**ASSIGNMENT**
Could you copy the lines below exactly, leaving none out?

**SOURCE DATA**
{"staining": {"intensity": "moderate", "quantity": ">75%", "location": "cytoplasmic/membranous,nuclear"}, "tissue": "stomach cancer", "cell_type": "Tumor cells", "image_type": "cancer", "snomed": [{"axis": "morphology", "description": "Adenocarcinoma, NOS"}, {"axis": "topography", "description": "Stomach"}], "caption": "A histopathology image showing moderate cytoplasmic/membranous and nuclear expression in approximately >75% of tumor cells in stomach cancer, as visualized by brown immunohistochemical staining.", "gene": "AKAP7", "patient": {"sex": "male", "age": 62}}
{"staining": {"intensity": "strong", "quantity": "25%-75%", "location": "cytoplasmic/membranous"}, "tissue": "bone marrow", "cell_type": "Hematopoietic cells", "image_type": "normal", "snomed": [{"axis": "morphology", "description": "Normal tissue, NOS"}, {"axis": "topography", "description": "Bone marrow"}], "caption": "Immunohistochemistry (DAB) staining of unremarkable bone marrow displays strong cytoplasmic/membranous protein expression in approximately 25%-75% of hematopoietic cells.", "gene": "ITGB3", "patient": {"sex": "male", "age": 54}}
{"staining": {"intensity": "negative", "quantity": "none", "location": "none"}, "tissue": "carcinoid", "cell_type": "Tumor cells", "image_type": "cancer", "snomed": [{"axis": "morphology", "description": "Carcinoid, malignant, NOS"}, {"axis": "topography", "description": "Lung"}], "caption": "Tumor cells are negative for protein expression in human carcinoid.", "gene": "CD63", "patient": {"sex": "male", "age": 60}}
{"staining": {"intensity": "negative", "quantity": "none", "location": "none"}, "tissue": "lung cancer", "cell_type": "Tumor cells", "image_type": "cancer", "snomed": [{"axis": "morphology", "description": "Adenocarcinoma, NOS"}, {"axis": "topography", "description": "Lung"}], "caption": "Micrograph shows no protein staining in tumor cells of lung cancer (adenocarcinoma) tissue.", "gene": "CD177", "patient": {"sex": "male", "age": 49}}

**REPLY TO THE TASK**
{"staining": {"intensity": "moderate", "quantity": ">75%", "location": "cytoplasmic/membranous,nuclear"}, "tissue": "stomach cancer", "cell_type": "Tumor cells", "image_type": "cancer", "snomed": [{"axis": "morphology", "description": "Adenocarcinoma, NOS"}, {"axis": "topography", "description": "Stomach"}], "caption": "A histopathology image showing moderate cytoplasmic/membranous and nuclear expression in approximately >75% of tumor cells in stomach cancer, as visualized by brown immunohistochemical staining.", "gene": "AKAP7", "patient": {"sex": "male", "age": 62}}
{"staining": {"intensity": "strong", "quantity": "25%-75%", "location": "cytoplasmic/membranous"}, "tissue": "bone marrow", "cell_type": "Hematopoietic cells", "image_type": "normal", "snomed": [{"axis": "morphology", "description": "Normal tissue, NOS"}, {"axis": "topography", "description": "Bone marrow"}], "caption": "Immunohistochemistry (DAB) staining of unremarkable bone marrow displays strong cytoplasmic/membranous protein expression in approximately 25%-75% of hematopoietic cells.", "gene": "ITGB3", "patient": {"sex": "male", "age": 54}}
{"staining": {"intensity": "negative", "quantity": "none", "location": "none"}, "tissue": "carcinoid", "cell_type": "Tumor cells", "image_type": "cancer", "snomed": [{"axis": "morphology", "description": "Carcinoid, malignant, NOS"}, {"axis": "topography", "description": "Lung"}], "caption": "Tumor cells are negative for protein expression in human carcinoid.", "gene": "CD63", "patient": {"sex": "male", "age": 60}}
{"staining": {"intensity": "negative", "quantity": "none", "location": "none"}, "tissue": "lung cancer", "cell_type": "Tumor cells", "image_type": "cancer", "snomed": [{"axis": "morphology", "description": "Adenocarcinoma, NOS"}, {"axis": "topography", "description": "Lung"}], "caption": "Micrograph shows no protein staining in tumor cells of lung cancer (adenocarcinoma) tissue.", "gene": "CD177", "patient": {"sex": "male", "age": 49}}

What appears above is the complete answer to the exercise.